Sanziguben Polysaccharides Attenuate Renal Epithelial-Mesenchymal Transition in Diabetic Nephropathy through Nrf2-Mediated Regulation of TGF-β1/Smad7 Signaling Pathway

Context. Sanziguben polysaccharides (SZP) have renal protection properties and can reduce renal fibrosis in diabetic nephropathy (DM). However, the mechanism of SZP's renal protection effect is not yet clear. Objectives. Our study intended to clarify the mechanism of SZP's renal protection effect in DM. Materials and Methods. In this study, streptozotocin-induced C57BL/6J diabetic nephropathy mice and high glucose combined with TGF-beta 1-induced EMT in HK-2 cells were used to investigate the effect of Sanziguben polysaccharides.
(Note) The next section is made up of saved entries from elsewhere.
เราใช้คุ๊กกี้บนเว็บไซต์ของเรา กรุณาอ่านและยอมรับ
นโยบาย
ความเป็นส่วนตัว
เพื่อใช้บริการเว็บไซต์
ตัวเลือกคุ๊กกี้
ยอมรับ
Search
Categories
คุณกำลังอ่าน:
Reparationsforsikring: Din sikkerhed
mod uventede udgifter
ShRNA-constructed Nrf2 knockdown HK-2 cells were used to explore the role of Nrf2 in Sanziguben polysaccharides inhibiting epithelial-mesenchymal transition. Results. In vivo, the results showed that Sanziguben polysaccharides improved renal epithelial-mesenchymal transition and oxidative stress, and SZP was shown to activate the renal Nrf2, increase Smad7, and inhibit the expression of TGF-beta 1 (1.05- to 0.71-fold, 1.66- to 0.40-fold and 0.96- to 1.31-fold, respectively). In vitro, SZP ameliorated HK-2 cell epithelial-mesenchymal transition induced by HG combined with TGF-beta 1, increased the expression of Nrf2 and Smad7, and suppressed the expression of TGF-beta 1 (1.50- to 1.12-fold, 1.49- to 1.07-fold, and 0.94- to 1.38-fold, respectively). In addition, the above effects of Sanziguben polysaccharides on Nrf2 knockdown HK-2 cells were weakened. Conclusions. The findings suggest that Sanziguben polysaccharides may improve renal epithelial-mesenchymal transition in diabetic nephropathy through Nrf2-mediated regulation of TGF-beta 1/Smad7 signaling pathway.